---- Page extract

The greatest problems, aside from the financial ones, which face the hospital in its attempt to care for the Jews returning from concentration camps and others in need of help are the shortage of doctors and nurses and the lack of medicaments. There are now ten doctors in the hospital, but they lack instruments and medicines, which has reduced their usefullness.

During the first days of the Russian ocoupation, before order was restored, the hospital was not excluded from the general looting, and many beds, linens and drugs were lost. The X-ray apparatus, however, is intact, although no films are available, and there is a small quantity of radium on hand. The building itself requires urgent repairs, because of bomb damages, but the Berlin city council has refused to grant funds for the repairs.

Dr. Zwilsky, who was familiar with all the misery of the Berlin Jews under the Nazis, since the Jewish Hospital was the only institution allowed to treat them, said that about 2,000 committed suicide, between 1938 and the time the city was captured, to avoid deportation. On one day, he said, twenty-two suicides were brought to the hospital.

--------

# Tasks for this exercise
#1 Please answer these questions about the hospital report, one line each:
(a) How many doctors are now in the hospital?
(b) What did the Berlin city council refuse to do?
(c) How many suicides were brought to the hospital on one day?
#2 Translate this sentence from the hospital report into Spanish: "On one day, he said, twenty-two suicides were brought to the hospital."
#3 According to the hospital report, why was Dr. Zwilsky familiar with all the misery of the Berlin Jews under the Nazis? Answer in one to three sentences.

---- Excerpted records

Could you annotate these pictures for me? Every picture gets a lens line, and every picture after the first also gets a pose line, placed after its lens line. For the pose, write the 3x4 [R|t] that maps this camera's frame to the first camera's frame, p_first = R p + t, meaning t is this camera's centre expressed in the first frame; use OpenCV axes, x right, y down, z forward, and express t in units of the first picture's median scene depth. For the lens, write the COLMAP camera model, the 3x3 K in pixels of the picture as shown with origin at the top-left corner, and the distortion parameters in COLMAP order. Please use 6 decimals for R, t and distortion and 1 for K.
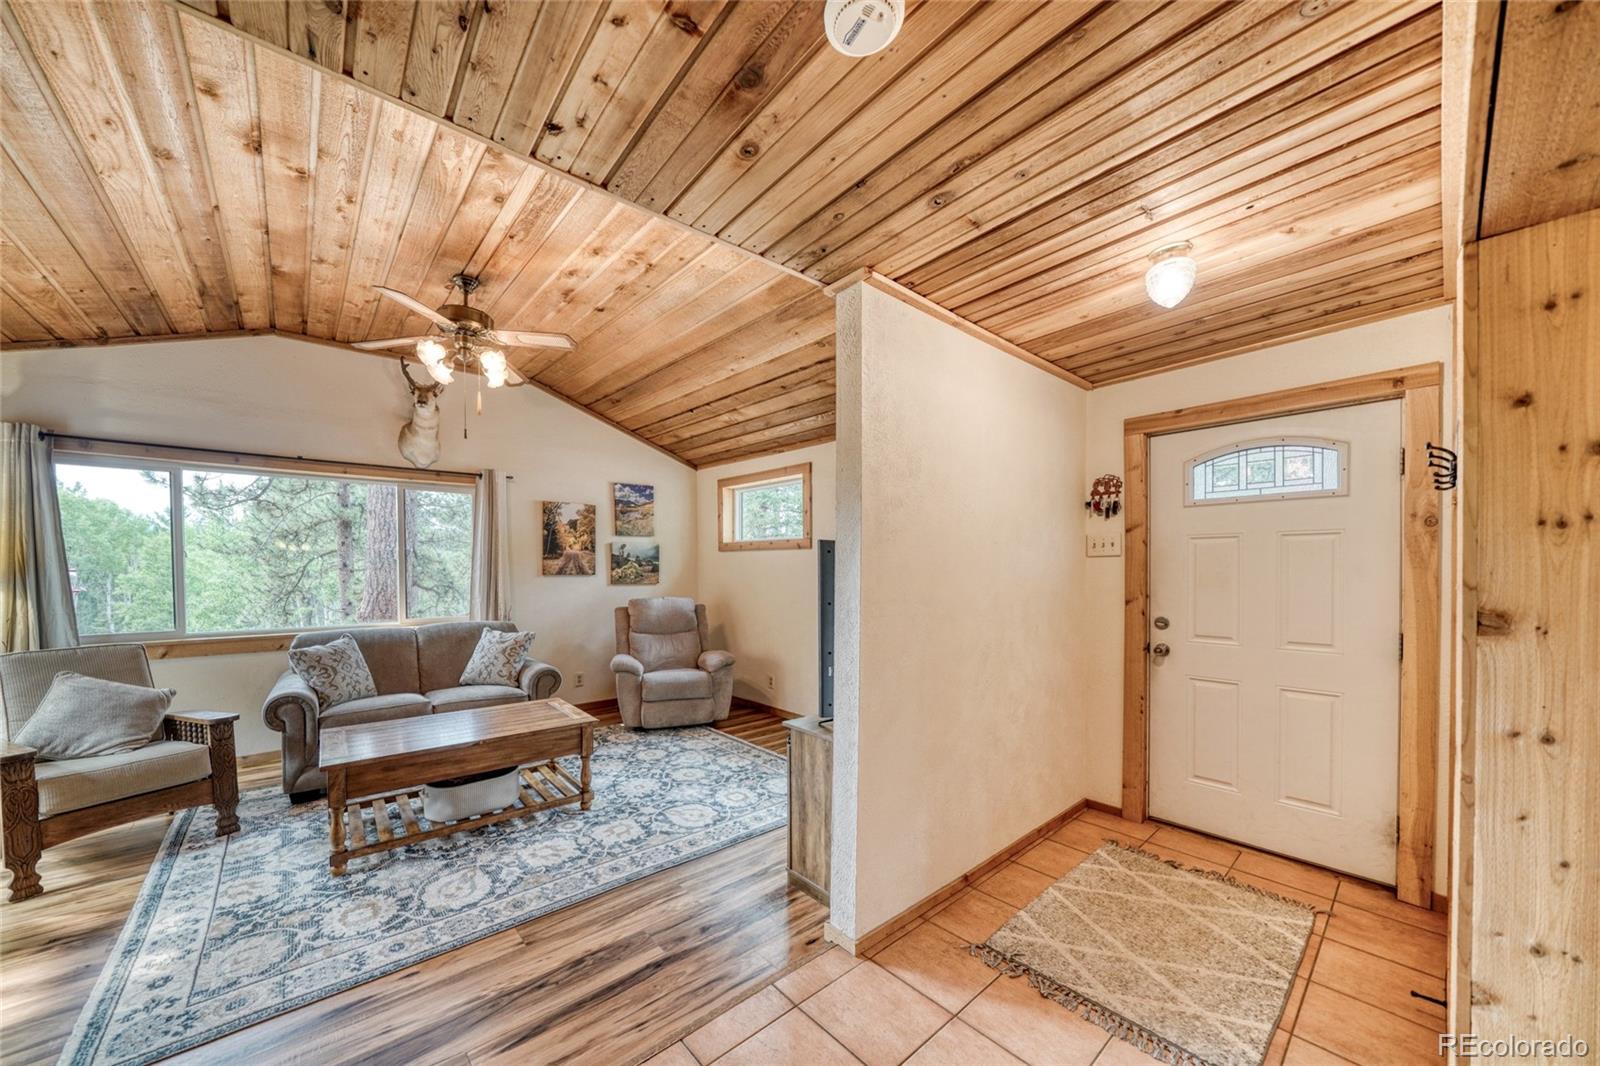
lens RADIAL K [[570.4, 0, 772.9], [0, 570.4, 579.2], [0, 0, 1]] dist [-0.002470, -0.000235]
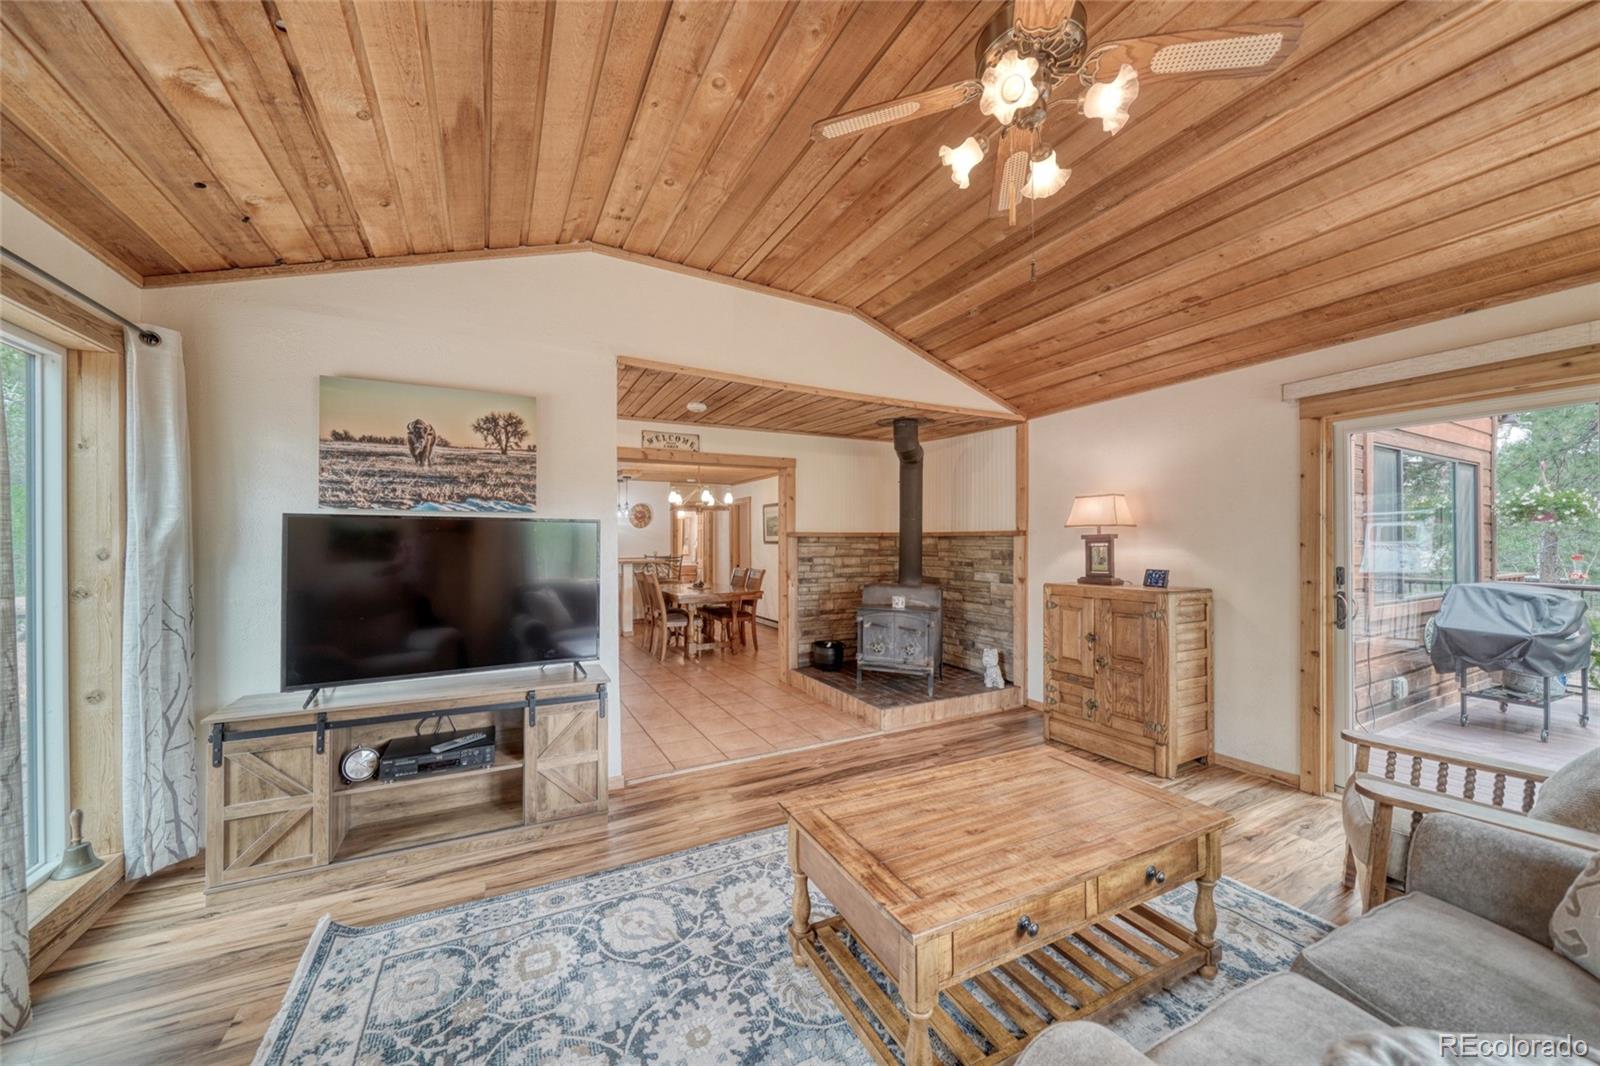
lens RADIAL K [[570.4, 0, 785.0], [0, 570.4, 538.3], [0, 0, 1]] dist [-0.002470, -0.000235]
pose [[-0.973129, 0.006494, 0.230170, -0.376939], [0.008965, 0.999913, 0.009694, -0.021957], [-0.230087, 0.011497, -0.973102, 1.316986]]
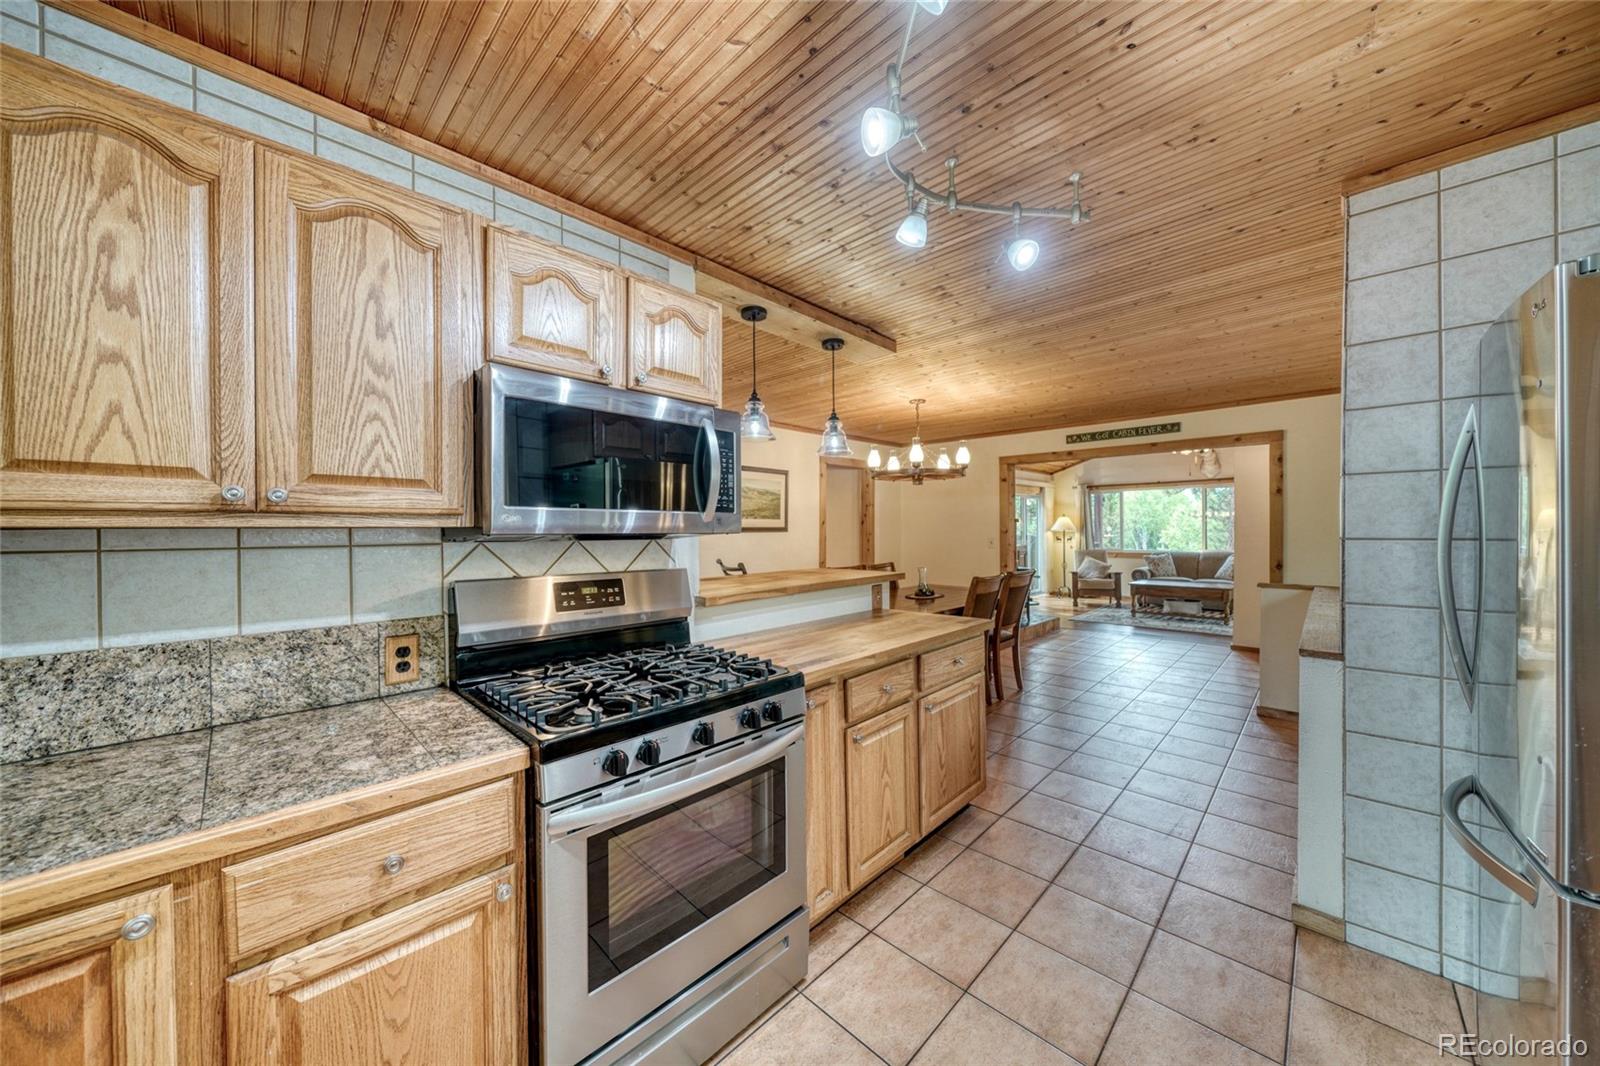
lens RADIAL K [[570.4, 0, 790.4], [0, 570.4, 534.8], [0, 0, 1]] dist [-0.002470, -0.000235]
pose [[0.100096, 0.003795, -0.994971, 1.572670], [-0.008619, 0.999959, 0.002947, 0.025817], [0.994940, 0.008281, 0.100124, -0.899769]]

--------

# Results for the exercise
#1
(a) Ten.
(b) It refused to grant funds for repairs to the building.
(c) Twenty-two.

#2 En un solo día, dijo, fueron llevados al hospital veintidós suicidas.

#3 The Jewish Hospital was the only institution allowed to treat Berlin Jews under the Nazis. Through his work there, he saw their misery firsthand.